==== EXERCISE DATA
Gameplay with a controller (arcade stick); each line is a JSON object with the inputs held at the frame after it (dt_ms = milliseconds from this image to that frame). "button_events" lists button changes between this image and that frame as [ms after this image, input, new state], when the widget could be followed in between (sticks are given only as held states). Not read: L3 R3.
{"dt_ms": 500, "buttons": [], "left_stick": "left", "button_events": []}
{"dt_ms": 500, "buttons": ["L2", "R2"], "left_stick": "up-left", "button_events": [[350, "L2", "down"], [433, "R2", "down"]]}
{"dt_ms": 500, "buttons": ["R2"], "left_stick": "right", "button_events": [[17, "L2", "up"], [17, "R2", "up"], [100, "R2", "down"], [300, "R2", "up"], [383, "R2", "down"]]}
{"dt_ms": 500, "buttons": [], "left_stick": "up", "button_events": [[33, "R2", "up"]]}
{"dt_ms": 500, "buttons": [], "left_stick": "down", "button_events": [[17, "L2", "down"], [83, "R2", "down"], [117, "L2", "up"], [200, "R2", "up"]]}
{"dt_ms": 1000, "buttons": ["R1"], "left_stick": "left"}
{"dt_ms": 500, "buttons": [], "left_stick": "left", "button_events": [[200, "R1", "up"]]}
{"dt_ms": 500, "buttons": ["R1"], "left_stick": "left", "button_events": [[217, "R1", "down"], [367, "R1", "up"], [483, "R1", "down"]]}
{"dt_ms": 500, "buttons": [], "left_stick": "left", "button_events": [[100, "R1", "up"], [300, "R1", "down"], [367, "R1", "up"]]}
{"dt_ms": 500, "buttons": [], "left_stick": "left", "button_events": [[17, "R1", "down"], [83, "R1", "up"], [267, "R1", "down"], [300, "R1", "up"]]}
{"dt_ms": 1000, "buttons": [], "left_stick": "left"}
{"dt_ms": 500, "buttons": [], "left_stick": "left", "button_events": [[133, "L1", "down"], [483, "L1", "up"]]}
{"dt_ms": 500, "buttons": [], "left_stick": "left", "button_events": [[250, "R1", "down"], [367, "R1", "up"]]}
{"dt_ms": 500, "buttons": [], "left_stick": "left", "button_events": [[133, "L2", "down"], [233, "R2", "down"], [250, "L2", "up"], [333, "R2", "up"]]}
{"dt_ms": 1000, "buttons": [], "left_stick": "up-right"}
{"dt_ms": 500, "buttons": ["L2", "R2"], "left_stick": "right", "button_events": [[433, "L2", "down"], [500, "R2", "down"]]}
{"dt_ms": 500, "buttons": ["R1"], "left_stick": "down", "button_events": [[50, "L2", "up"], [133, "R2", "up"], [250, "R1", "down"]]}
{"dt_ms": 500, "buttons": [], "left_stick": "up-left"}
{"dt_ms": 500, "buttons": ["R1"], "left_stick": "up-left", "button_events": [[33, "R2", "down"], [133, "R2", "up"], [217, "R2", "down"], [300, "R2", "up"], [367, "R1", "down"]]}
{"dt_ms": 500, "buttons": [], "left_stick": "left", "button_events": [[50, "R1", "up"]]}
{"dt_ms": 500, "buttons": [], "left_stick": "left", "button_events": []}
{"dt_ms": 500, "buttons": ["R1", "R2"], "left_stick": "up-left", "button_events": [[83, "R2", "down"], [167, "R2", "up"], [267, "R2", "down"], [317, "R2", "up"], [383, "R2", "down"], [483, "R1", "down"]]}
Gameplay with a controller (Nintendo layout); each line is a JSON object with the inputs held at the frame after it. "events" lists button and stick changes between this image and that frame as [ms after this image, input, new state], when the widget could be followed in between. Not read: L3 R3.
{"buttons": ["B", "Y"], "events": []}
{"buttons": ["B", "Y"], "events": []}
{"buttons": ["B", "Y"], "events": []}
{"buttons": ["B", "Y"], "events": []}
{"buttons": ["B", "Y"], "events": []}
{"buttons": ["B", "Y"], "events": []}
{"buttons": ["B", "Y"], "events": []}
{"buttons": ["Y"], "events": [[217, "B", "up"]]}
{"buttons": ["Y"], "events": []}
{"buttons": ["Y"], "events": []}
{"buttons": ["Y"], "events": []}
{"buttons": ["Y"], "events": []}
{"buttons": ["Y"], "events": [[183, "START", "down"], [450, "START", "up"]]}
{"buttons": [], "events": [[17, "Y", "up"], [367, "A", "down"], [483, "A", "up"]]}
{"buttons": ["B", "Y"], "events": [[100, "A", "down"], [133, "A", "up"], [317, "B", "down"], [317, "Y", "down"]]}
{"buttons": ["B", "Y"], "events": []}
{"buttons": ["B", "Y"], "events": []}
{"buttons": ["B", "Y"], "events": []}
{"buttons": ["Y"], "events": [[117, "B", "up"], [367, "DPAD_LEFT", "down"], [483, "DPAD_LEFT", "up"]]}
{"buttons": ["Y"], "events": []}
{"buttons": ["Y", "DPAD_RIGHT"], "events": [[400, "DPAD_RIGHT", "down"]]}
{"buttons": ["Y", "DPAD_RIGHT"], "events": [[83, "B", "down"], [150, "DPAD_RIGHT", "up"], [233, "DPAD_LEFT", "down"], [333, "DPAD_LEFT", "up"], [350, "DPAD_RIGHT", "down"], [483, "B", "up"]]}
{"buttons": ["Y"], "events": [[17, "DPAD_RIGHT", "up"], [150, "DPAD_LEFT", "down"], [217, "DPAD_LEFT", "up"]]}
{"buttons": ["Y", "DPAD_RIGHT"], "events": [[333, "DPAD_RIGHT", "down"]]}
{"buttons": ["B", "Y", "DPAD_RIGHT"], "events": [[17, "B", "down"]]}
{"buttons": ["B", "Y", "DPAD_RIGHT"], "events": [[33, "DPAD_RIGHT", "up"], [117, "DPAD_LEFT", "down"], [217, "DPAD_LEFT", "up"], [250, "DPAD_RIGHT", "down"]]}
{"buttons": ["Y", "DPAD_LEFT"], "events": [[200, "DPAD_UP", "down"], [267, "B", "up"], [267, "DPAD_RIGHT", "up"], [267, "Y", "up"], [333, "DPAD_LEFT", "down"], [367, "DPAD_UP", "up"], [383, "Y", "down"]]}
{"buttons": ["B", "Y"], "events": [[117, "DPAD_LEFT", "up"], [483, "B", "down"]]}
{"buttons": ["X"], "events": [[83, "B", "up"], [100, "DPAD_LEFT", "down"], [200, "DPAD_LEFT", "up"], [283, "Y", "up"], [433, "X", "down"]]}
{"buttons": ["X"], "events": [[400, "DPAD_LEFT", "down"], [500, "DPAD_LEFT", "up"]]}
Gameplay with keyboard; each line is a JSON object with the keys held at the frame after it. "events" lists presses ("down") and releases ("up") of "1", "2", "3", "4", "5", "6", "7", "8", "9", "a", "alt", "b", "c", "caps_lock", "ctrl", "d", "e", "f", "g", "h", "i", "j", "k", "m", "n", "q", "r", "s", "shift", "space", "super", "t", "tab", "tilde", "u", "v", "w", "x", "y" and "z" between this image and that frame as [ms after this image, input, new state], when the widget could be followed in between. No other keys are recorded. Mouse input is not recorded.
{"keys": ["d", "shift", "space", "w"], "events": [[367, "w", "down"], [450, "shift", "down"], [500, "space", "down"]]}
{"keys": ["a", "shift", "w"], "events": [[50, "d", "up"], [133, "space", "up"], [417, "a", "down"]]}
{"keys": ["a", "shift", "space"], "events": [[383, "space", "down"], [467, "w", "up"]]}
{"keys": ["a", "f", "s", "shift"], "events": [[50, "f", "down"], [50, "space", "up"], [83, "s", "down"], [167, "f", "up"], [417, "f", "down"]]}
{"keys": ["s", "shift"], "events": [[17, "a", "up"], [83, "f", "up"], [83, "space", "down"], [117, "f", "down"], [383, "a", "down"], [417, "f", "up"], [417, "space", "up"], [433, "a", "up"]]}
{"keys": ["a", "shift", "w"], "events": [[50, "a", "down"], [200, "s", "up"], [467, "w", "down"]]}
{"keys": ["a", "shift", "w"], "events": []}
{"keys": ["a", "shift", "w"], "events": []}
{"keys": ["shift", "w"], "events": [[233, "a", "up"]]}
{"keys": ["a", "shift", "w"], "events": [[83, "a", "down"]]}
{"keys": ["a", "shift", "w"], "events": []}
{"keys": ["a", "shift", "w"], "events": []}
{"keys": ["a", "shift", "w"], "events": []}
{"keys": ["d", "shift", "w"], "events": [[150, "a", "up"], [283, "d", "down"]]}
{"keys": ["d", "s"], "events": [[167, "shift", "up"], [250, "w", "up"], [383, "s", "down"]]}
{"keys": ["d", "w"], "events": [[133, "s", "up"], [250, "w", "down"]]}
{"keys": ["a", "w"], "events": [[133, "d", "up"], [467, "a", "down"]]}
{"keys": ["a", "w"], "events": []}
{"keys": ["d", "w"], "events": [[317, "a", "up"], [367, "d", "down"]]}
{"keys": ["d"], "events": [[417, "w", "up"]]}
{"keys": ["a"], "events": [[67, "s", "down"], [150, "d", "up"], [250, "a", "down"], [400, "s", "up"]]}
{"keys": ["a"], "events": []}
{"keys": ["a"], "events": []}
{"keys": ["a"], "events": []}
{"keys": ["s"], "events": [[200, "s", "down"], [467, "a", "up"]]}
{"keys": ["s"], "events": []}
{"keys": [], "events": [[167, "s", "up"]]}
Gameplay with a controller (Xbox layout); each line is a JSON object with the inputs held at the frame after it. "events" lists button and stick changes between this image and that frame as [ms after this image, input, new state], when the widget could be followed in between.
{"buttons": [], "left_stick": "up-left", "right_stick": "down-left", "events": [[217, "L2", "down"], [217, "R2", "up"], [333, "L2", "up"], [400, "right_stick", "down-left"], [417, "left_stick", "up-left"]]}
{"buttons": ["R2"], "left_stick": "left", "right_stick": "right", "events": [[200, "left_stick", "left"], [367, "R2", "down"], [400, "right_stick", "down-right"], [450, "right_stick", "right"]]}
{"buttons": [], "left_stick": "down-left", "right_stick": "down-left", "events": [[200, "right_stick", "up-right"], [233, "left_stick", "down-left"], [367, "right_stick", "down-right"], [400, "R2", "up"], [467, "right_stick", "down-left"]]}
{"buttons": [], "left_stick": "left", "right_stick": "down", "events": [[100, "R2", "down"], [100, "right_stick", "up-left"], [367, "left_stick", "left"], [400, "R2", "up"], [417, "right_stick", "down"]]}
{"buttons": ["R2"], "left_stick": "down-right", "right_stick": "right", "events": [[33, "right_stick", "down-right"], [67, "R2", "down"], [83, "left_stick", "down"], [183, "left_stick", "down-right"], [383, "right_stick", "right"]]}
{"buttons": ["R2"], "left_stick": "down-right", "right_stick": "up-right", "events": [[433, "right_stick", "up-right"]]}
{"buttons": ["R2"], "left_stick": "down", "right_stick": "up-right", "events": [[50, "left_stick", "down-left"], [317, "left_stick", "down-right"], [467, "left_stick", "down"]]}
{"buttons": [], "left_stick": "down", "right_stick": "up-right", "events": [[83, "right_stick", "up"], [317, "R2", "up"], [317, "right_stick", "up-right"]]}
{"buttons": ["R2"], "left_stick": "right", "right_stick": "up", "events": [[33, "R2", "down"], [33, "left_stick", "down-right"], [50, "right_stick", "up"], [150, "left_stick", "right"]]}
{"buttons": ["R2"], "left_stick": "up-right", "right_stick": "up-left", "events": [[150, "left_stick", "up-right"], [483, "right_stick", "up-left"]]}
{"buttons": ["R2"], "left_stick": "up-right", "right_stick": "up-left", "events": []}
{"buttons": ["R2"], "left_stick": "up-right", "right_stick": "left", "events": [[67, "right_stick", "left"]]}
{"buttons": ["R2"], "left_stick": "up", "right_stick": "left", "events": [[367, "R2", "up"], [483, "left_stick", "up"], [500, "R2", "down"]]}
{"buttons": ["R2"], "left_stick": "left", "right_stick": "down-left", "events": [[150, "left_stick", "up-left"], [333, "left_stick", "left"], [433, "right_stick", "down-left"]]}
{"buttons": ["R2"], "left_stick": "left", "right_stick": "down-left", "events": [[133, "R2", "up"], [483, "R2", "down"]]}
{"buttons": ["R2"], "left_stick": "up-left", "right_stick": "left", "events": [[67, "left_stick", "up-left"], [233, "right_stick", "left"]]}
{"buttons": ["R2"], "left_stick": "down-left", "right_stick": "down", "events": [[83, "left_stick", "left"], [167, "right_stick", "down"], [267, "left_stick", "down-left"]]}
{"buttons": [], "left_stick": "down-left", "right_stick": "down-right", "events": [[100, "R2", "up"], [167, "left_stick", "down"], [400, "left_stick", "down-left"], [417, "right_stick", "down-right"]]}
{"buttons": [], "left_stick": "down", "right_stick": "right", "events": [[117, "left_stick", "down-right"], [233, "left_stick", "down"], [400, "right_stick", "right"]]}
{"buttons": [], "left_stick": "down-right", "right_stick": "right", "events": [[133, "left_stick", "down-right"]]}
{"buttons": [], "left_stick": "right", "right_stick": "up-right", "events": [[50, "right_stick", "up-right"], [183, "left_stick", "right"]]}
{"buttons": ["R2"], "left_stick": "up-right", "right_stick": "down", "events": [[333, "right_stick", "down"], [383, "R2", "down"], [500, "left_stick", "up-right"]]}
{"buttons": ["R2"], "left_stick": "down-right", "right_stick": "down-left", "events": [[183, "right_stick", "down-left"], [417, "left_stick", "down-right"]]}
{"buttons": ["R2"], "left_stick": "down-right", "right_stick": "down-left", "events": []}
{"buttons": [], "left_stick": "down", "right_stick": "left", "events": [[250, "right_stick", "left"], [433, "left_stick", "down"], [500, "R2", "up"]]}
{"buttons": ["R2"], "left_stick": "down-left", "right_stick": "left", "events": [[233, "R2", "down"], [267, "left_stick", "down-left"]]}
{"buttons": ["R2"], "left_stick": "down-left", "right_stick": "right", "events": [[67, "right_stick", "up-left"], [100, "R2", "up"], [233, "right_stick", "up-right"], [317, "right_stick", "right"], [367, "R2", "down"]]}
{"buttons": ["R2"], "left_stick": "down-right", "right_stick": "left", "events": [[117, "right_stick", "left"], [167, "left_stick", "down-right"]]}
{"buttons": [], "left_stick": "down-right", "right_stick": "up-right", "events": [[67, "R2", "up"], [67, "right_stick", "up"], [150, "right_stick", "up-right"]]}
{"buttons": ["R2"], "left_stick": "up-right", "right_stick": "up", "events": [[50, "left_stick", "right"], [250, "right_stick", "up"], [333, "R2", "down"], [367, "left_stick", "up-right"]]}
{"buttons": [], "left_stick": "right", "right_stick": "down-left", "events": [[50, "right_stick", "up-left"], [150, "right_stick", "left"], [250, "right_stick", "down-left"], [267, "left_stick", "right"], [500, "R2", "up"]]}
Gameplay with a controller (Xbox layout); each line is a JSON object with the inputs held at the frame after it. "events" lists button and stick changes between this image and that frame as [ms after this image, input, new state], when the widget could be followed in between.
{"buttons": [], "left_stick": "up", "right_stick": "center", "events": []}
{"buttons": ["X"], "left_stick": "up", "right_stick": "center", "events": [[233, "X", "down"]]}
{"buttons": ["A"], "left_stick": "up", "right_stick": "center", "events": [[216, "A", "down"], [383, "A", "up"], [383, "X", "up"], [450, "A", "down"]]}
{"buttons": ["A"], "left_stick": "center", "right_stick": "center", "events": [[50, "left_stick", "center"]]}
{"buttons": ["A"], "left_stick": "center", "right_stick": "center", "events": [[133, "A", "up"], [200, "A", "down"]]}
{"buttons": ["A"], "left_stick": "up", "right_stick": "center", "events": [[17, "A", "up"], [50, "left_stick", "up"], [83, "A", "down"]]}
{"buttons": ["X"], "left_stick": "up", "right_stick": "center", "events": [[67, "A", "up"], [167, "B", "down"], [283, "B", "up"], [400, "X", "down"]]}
========
▶ [PROBLEM DESCRIPTION]: Collect every line with the string "center" from the records, and copy each.

▶ [FINISHED TASK]:
{"buttons": [], "left_stick": "up", "right_stick": "center", "events": []}
{"buttons": ["X"], "left_stick": "up", "right_stick": "center", "events": [[233, "X", "down"]]}
{"buttons": ["A"], "left_stick": "up", "right_stick": "center", "events": [[216, "A", "down"], [383, "A", "up"], [383, "X", "up"], [450, "A", "down"]]}
{"buttons": ["A"], "left_stick": "center", "right_stick": "center", "events": [[50, "left_stick", "center"]]}
{"buttons": ["A"], "left_stick": "center", "right_stick": "center", "events": [[133, "A", "up"], [200, "A", "down"]]}
{"buttons": ["A"], "left_stick": "up", "right_stick": "center", "events": [[17, "A", "up"], [50, "left_stick", "up"], [83, "A", "down"]]}
{"buttons": ["X"], "left_stick": "up", "right_stick": "center", "events": [[67, "A", "up"], [167, "B", "down"], [283, "B", "up"], [400, "X", "down"]]}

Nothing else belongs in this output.